** EXERCISE INSTRUCTIONS **
Copy each line below in which the string "doubleClick" appears.
_ _ _ _ _ _ _
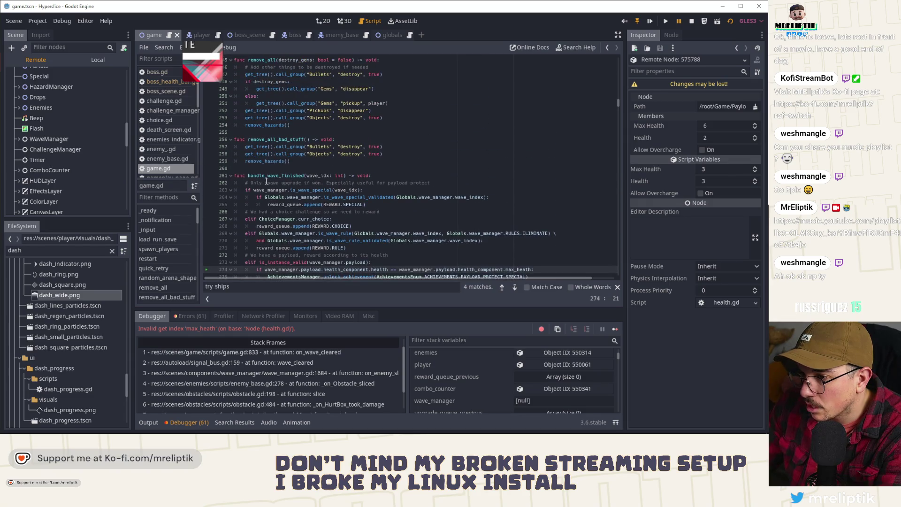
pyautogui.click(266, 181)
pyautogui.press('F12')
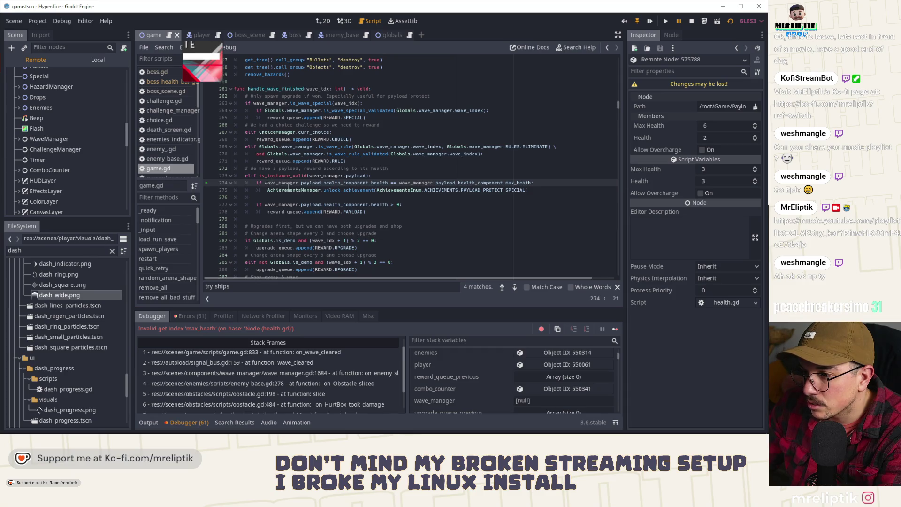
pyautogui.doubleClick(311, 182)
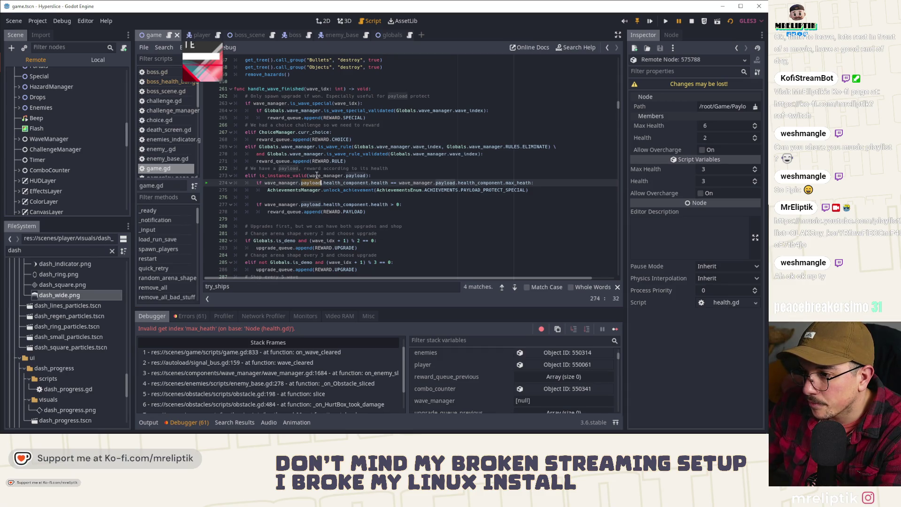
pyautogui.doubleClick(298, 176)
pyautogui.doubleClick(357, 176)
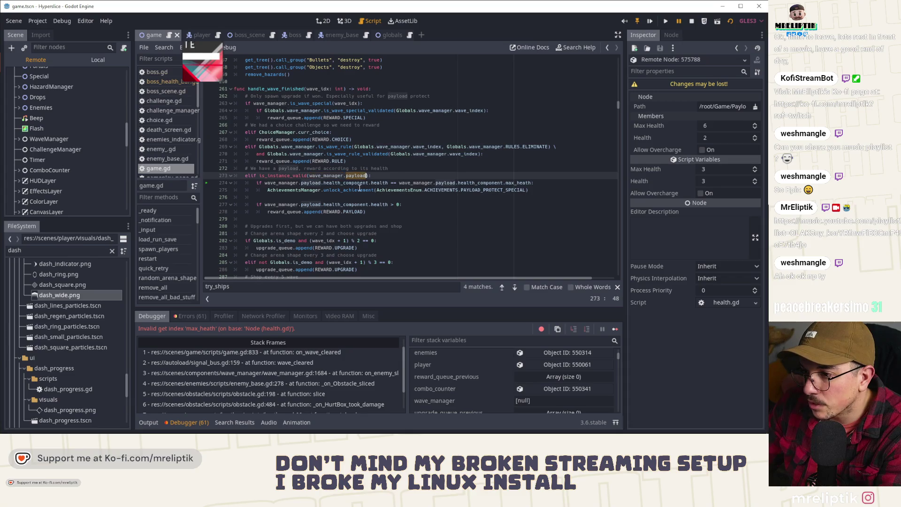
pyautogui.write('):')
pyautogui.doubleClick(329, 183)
_ _ _ _ _ _ _
** YOUR RESPONSE **
pyautogui.doubleClick(311, 182)
pyautogui.doubleClick(298, 176)
pyautogui.doubleClick(357, 176)
pyautogui.doubleClick(329, 183)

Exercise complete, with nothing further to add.